The primary deficit (leaving out interest payments) is more than one-and-a-half times what it is expected to be for the entire year.

However, that would be a somewhat misleading way of looking at the issue. In fact, it is well known that both revenues and expenditure fluctuate quite significantly over the course of the fiscal year.

Particularly, revenues accrue in discontinuous fashion, for example, with quarterly payments, as is shown in Chart 3.

This is especially the case with tax revenues, which tend to increase very sharply in the last few months of the year and especially in the last month of the fiscal year when many direct tax collections occur.

Not that Bad

This suggests that the likely tax receipts for the financial year would be much higher than a simple extrapolation of the receipts thus far.

In fact, it makes more sense to project the future receipts and expenditure for the current fiscal year on the basis of the known pattern that has been evident in previous years.

Therefore, Chart 5 provides estimates based on the pattern that prevailed in 2012-13 in terms of both revenues and expenditure. The ratio of the revenues for April-October 2012 relative to the total revenues for the fiscal year 2012-13 is taken as the relevant ratio to project the full year’s revenues for 2013-14 based on revenues for April-October 2013.

The same is done for expenditures. This yields the results illustrated in Chart 5, which provide a much more reassuring estimate of expected deficits.

Thus, while tax revenues are likely to be somewhat lower than the Budget estimates, the shortfall in total receipts will not be quite as much.

The projected fiscal deficit according to this is likely to be only marginally higher than expected, at an excess of around Rs 21,000 crore, which is easily manageable.

Certainly, this is not a situation that calls for emergency measures of the type that are being proposed.

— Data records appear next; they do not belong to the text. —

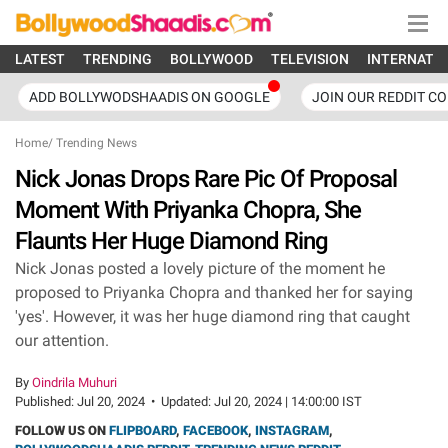
LATEST
TRENDING
BOLLYWOOD
TELEVISION
INTERNATI
ADD BOLLYWODSHAADIS ON GOOGLE
JOIN OUR REDDIT C
Home
/
Trending News
Nick Jonas Drops Rare Pic Of Proposal
Moment With Priyanka Chopra, She
Flaunts Her Huge Diamond Ring
Nick Jonas posted a lovely picture of the moment he
proposed to Priyanka Chopra and thanked her for saying
'yes'. However, it was her huge diamond ring that caught
our attention.
By
Oindrila Muhuri
Published:
Jul 20, 2024
•
Updated:
Jul 20, 2024 | 14:00:00 IST
FOLLOW US ON
FLIPBOARD
,
FACEBOOK
,
INSTAGRAM
,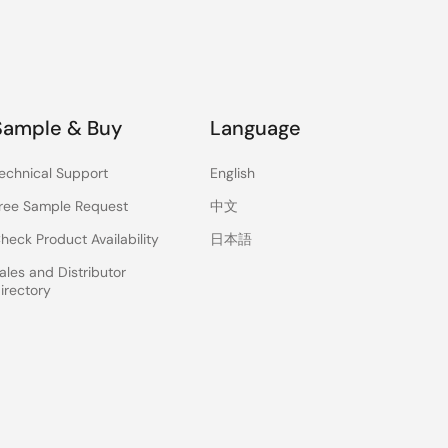
Sample & Buy
Language
echnical Support
English
ree Sample Request
中文
heck Product Availability
日本語
ales and Distributor
irectory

It may be objected that this ignores the problem of controlling the fiscal deficit relative to GDP, which is the ratio that everyone (and worst of all, foreign investors and the dreaded “markets” look at). And it is true that real GDP growth is likely to be lower than was projected at the time the Budget was passed.

But since the ratios are relative to nominal GDP (which includes inflation) and inflation has unfortunately been much higher than expected, that ratio too is unlikely to be very different from what was projected.

Cut to bleed

But there is a further, and possibly much more significant, concern with this kind of arbitrary decision by the Finance Ministry to cut spending across the board, even in areas that directly affect the lives of people and thereby impact on them adversely.

Citizens of India are being told that the Central Ggovernment does not have the money to fulfil its commitments to the people and that even important expenditure on health, sanitation, education and other public services will be cut in the last quarter of the fiscal year.

This is not only unnecessary (as has been shown above), but also highly objectionable.

There is a good reason why Budgets must be passed by Parliament and why that is the single most important vote for the Government to enable it to survive and have the authority to govern.

The Constitution explicitly mandates the democratic oversight of the raising of resources and spending by Government, and the underlying principle for this is that resource raising and spending patterns of the government must be subject to popular scrutiny, through the elected representatives in this case.

If the government decides on its own to cut expenditure — and if this includes the spending that should be considered as essential for the social and economic rights of the people — this amounts to not just bypassing Parliament but actually defying both democracy and the Constitution.

This means we cannot allow the Centre to decide on its own that money for critical items of public spending for the people will not be made available.

If adequate revenues have not been raised, the Government must answer for it and explain why measures to improve the situation have not been taken.

And the decision of what expenditure to cut must be an open transparent process that is also known to the people.